My 11yo got a hold of the grocery app, and apparently we need 50 bags of wings.
God sends his most incorrect food & drink orders to his most conflict avoidant soldiers
I feel like I’ve been drinking water since the day I was born. When does it end? Like get over it blood I’ve given you plenty
Van Gogh: “Dude, I saw this hella vase of sunflowers today.”

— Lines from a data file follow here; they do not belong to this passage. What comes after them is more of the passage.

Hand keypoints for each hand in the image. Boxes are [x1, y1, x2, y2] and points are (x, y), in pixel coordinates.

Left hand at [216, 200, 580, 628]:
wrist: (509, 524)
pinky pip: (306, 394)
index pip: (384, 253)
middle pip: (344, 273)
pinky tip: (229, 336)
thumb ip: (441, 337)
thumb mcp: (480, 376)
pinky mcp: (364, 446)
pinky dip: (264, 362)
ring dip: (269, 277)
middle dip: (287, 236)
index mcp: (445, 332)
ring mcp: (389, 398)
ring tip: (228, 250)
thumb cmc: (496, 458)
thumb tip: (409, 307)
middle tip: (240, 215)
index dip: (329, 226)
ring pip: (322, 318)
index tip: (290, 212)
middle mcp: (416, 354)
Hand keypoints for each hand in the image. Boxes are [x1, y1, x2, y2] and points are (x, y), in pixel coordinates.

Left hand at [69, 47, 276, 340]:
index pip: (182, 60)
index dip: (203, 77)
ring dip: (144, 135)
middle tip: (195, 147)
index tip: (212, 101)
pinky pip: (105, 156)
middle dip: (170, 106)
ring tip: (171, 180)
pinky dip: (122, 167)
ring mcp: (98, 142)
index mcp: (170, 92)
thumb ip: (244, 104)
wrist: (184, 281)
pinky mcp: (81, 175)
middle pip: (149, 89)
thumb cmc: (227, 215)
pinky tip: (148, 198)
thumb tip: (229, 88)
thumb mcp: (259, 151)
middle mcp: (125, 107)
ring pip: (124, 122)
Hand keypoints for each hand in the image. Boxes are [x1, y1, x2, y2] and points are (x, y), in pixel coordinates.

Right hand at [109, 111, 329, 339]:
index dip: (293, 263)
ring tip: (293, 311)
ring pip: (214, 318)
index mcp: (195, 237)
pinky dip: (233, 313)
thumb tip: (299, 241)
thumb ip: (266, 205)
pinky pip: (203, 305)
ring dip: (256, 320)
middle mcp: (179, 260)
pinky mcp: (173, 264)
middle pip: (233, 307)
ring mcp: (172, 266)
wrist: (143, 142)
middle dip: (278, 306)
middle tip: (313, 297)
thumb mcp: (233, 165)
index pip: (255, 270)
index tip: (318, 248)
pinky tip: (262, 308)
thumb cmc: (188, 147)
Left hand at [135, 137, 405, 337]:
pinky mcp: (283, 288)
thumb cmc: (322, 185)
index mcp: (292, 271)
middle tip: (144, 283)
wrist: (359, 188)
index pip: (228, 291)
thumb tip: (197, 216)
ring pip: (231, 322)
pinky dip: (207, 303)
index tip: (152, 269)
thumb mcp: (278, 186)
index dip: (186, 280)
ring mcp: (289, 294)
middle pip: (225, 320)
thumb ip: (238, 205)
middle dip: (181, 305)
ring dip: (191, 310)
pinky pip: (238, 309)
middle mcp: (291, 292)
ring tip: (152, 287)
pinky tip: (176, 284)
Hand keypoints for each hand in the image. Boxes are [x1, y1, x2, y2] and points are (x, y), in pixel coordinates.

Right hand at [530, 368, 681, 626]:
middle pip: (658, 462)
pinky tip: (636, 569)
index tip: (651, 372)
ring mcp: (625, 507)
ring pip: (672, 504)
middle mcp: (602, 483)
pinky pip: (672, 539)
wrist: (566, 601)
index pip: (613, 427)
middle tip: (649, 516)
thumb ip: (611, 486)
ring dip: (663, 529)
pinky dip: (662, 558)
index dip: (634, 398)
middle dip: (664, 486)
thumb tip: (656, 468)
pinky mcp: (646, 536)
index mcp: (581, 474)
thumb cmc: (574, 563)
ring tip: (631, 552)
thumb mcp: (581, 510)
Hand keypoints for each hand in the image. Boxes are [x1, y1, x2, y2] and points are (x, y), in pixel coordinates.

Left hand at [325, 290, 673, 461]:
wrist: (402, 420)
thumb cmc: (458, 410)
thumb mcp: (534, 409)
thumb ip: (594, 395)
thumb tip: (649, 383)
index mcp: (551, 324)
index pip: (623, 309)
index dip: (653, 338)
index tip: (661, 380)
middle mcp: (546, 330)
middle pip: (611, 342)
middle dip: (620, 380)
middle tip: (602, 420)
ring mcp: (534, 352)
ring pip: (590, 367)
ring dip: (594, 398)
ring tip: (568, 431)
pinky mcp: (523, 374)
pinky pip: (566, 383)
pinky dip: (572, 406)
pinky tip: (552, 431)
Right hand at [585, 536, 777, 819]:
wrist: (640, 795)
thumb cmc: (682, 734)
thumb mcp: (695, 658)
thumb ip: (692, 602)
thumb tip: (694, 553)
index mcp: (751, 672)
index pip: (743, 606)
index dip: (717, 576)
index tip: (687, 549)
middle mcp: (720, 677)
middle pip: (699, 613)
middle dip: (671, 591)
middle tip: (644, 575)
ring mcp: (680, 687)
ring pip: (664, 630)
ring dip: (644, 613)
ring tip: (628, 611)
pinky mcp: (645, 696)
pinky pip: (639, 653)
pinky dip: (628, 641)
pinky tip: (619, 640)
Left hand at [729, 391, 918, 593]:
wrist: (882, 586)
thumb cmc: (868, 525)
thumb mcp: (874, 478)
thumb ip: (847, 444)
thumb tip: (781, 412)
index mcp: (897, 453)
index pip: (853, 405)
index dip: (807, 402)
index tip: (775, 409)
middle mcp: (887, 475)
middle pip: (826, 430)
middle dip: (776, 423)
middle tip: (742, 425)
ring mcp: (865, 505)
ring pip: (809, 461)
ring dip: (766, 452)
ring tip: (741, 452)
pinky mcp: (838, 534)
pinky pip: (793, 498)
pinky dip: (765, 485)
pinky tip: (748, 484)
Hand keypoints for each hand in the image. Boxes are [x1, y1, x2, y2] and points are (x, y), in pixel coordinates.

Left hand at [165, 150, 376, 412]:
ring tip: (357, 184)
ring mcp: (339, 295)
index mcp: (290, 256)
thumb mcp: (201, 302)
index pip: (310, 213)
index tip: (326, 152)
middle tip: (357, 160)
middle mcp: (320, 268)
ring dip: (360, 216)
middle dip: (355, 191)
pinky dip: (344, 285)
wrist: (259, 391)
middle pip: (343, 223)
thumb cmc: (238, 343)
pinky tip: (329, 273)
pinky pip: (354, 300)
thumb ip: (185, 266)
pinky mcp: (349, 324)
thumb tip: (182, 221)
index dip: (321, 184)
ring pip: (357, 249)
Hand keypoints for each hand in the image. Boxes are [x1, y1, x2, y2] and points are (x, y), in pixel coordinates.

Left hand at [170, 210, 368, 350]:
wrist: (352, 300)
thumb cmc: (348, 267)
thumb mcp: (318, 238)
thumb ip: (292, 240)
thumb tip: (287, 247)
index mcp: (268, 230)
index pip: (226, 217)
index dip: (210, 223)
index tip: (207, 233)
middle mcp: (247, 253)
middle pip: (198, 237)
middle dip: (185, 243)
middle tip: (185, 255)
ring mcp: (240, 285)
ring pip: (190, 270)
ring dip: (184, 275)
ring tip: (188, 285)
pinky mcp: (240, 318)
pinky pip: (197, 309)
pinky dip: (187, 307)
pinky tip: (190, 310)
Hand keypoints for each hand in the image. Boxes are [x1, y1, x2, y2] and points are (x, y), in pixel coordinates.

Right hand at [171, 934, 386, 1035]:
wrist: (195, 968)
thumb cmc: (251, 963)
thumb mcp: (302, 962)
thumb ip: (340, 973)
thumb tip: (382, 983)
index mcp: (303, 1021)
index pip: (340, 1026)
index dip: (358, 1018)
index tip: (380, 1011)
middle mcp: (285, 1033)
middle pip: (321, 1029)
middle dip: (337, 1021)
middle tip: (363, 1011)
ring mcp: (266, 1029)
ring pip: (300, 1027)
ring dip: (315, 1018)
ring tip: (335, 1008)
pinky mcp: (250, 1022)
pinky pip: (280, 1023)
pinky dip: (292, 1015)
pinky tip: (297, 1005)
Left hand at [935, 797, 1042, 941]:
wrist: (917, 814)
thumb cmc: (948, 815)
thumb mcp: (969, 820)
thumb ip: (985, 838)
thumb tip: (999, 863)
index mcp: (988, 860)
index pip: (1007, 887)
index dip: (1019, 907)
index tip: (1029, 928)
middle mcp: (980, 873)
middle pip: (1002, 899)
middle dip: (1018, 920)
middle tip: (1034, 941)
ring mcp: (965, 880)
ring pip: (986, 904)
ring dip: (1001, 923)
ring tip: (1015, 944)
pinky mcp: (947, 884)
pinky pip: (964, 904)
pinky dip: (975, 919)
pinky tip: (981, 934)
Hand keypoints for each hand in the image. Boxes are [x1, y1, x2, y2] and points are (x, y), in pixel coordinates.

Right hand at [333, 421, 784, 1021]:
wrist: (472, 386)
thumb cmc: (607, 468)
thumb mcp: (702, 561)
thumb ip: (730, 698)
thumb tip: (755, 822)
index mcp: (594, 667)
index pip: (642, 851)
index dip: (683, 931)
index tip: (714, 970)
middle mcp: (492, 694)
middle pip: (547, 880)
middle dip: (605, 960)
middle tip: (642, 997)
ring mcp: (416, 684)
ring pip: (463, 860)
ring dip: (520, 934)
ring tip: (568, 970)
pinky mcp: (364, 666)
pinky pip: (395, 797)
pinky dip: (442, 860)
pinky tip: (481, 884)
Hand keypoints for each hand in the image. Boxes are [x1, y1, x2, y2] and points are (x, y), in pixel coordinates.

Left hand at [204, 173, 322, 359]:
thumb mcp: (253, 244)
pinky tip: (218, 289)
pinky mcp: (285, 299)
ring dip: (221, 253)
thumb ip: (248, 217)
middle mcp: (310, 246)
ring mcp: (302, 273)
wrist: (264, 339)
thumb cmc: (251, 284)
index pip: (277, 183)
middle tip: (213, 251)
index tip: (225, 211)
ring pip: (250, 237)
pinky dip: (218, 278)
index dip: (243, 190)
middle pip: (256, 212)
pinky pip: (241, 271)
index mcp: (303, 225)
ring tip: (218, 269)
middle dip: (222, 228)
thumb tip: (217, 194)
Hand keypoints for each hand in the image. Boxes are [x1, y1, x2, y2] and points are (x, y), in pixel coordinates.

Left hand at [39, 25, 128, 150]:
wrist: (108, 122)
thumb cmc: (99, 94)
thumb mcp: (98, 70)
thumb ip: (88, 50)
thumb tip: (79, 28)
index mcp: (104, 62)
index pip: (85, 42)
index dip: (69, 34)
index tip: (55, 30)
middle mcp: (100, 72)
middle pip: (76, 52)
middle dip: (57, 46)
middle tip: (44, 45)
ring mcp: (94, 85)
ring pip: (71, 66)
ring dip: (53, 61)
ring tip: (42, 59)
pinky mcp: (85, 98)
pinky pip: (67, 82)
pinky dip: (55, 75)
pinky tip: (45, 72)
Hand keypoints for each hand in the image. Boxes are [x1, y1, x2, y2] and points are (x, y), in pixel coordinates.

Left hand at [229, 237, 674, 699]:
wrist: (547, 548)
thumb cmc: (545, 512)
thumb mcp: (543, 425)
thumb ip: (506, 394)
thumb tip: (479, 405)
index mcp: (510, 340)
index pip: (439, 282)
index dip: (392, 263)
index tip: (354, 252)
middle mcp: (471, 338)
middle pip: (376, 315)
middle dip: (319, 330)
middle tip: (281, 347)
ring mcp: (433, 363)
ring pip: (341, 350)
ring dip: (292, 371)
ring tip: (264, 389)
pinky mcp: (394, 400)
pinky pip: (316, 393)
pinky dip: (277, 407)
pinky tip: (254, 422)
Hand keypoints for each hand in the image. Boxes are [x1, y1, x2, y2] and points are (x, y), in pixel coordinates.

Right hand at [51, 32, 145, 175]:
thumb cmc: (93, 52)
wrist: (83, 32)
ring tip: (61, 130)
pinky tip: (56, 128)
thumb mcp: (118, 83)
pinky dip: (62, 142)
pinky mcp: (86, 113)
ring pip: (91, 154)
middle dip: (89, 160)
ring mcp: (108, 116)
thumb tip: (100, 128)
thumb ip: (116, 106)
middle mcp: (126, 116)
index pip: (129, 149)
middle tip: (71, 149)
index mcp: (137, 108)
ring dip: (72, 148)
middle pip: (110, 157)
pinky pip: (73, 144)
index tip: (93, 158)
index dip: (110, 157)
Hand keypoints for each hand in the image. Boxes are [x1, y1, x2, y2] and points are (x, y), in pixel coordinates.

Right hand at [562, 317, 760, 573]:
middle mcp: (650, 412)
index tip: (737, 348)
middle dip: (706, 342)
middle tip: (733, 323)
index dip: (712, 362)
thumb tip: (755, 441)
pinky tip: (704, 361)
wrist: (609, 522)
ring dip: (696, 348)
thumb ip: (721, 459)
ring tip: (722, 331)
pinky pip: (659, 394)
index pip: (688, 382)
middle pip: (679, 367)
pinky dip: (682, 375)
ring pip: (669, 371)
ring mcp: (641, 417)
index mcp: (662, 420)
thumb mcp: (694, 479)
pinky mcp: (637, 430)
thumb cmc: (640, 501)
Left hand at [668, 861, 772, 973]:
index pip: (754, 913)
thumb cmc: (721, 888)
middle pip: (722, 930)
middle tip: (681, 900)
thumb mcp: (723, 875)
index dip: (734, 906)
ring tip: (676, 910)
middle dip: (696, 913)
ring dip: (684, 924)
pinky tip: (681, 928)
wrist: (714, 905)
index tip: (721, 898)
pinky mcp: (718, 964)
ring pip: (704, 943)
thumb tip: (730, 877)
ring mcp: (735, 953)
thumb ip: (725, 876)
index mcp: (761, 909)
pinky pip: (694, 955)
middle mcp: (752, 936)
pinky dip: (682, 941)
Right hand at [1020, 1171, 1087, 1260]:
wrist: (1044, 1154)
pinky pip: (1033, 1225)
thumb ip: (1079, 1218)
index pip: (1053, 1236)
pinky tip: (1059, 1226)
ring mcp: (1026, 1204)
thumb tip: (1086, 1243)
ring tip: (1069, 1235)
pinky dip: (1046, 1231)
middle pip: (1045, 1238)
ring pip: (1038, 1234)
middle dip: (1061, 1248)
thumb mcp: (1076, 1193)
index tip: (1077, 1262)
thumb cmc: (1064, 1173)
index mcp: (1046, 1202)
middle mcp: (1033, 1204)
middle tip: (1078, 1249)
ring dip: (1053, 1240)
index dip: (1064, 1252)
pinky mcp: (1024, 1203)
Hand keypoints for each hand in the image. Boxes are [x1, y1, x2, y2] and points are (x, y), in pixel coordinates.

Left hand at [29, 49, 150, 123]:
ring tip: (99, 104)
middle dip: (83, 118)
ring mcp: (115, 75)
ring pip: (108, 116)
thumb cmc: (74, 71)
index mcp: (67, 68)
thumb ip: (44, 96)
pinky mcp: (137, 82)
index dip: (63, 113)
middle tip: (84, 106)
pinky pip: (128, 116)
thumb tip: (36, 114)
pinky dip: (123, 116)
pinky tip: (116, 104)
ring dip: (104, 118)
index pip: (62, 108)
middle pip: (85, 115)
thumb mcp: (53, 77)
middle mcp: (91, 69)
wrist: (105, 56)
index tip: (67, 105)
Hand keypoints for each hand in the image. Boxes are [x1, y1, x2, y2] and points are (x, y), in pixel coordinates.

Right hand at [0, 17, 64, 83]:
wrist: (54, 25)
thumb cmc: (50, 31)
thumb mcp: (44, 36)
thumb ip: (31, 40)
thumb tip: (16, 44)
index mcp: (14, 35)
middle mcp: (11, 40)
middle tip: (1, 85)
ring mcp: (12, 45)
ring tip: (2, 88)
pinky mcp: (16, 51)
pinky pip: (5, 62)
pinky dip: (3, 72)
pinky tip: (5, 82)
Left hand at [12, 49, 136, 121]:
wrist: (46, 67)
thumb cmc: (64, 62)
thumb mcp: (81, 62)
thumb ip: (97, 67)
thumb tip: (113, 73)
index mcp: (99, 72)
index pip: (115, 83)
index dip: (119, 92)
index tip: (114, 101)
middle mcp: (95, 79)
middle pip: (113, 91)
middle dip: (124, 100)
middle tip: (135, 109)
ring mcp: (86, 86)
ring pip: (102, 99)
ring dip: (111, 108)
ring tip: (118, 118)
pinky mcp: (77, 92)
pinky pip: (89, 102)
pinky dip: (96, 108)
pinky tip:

Gauguin: “Pics, or it didn’t happen.”
[van gogh pulls out oil paints & easel]
Cancelling plans is okay. Putting yourself first is okay. Going into the forest and abandoning society is okay. Befriending a pack of wolves and assimilating into their wolf pack is okay. Howling at the moon is okay. Do what you need to do to cope.
Doctor: Are you sexually active?
Me: You’ve already written no
Doctor: I just looked at you and made a guess
Me: well let me tell you, it was a good guess
Going to find a way to reprogram my Alexa so everytime my kids ask it a question it responds with “I don’t know go ask your mother”
Can Jesus turn off his walking on water power, or when he dives into a swimming pool would he just bounce across the surface like a skipping stone?
Today’s religious debate is brought to you by…
How to open a letter:
1. Carefully remove seal
2. Slide your finger unde–okay the seal is back GET THAT SEAL OUT OF THE ROOM NO SEALS ALLO
Me: Of course I’m an adult, I pay bills
Also me: NO, YOU MAY NOT BORROW MY DARTH VADER SIPPY CUP.
I have an inferiority complex about my superiority complex.
I know I’m better than you, but I feel really bad about it.